Nonetheless, the buyout is aimed at propping up Carousell in both countries, where it’s apparently lagging behind Shopee.

Then there’s Carousell’s acquisition of car classifieds site Caarly, which was announced along with a couple of key hires – PropertyGuru veteran Winnie Khoo and former Komli Media CFO Rakesh Malani. PropertyGuru is a real estate classifieds site, while Komli is an adtech firm.

All of this strongly hints at how Carousell plans to make money: by being a Craigslist on mobile. Rakesh said so himself: “When you have such an engaged user base, there are many [ways to monetize]. Premium listings is one of the easiest ones. Some users might want the convenience of having a listing appear higher or more prominently.”

It’s here that Carousell diverges from Shopee. It seems to be gunning for a pure classifieds business model, while Shopee is more of an end-to-end ecommerce marketplace.

Catch ‘em all

The future of Carousell still seems optimistic.

Unlike, say, social networking, I believe there is room for a few major players in the classifieds space, especially in a region as diverse as Asia. Look at PropertyGuru, which competes head-to-head with iProperty for dominance in Southeast Asia. Both are leaders in different countries, and both are viable businesses.

Perhaps a strategy for Carousell would be to rapidly expand to markets and verticals where Shopee does not have a presence in. Its highly-scalable classifieds approach is well-suited to this, explains the Carousell investor.

“This allows Carousell to get much easier into categories like cars and make them a lot more C2C-driven, with much stronger network effect. Shopee looks much more like an ecommerce player that takes payment and takes a percentage of transactions. They are much more merchant-driven – this makes them much more competitive to ecommerce guys like Lazada-Alibaba, Amazon, and Matahari. It’s a very expensive war to fight,” he says.

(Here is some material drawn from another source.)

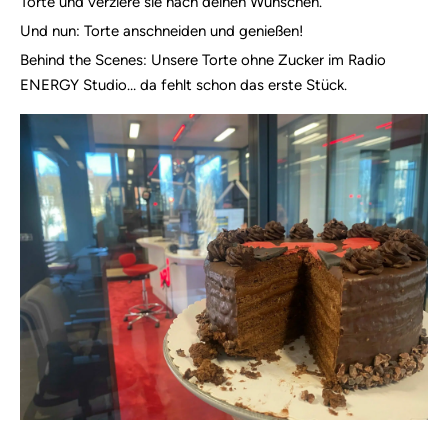
Torte und verziere sie nach deinen Wünschen.
Und nun: Torte anschneiden und genießen!
Behind the Scenes: Unsere Torte ohne Zucker im Radio
ENERGY Studio… da fehlt schon das erste Stück.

Carousell might want to fall into the arms of a well-financed backer.

However, it’s unclear how Shopee plans to monetize. While it has said in November 2015 that it plans to make money via advertising, as Taobao does, a lot can change between then and now.

So what’s the end-game for Carousell? It won’t be a stretch to say that Carousell could fall into the Catcha Group orbit (iProperty was started by Catcha), for example. After all, Catcha is practically the pioneer of classifieds in Southeast Asia, and is now even making an advertising play in frontier markets like Myanmar.

Given that Carousell’s up against a hungry Chinese giant in Tencent, now doubling down on Southeast Asia, Carousell might want to fall into the arms of a well-financed parent.

This analysis contains the opinions of the author.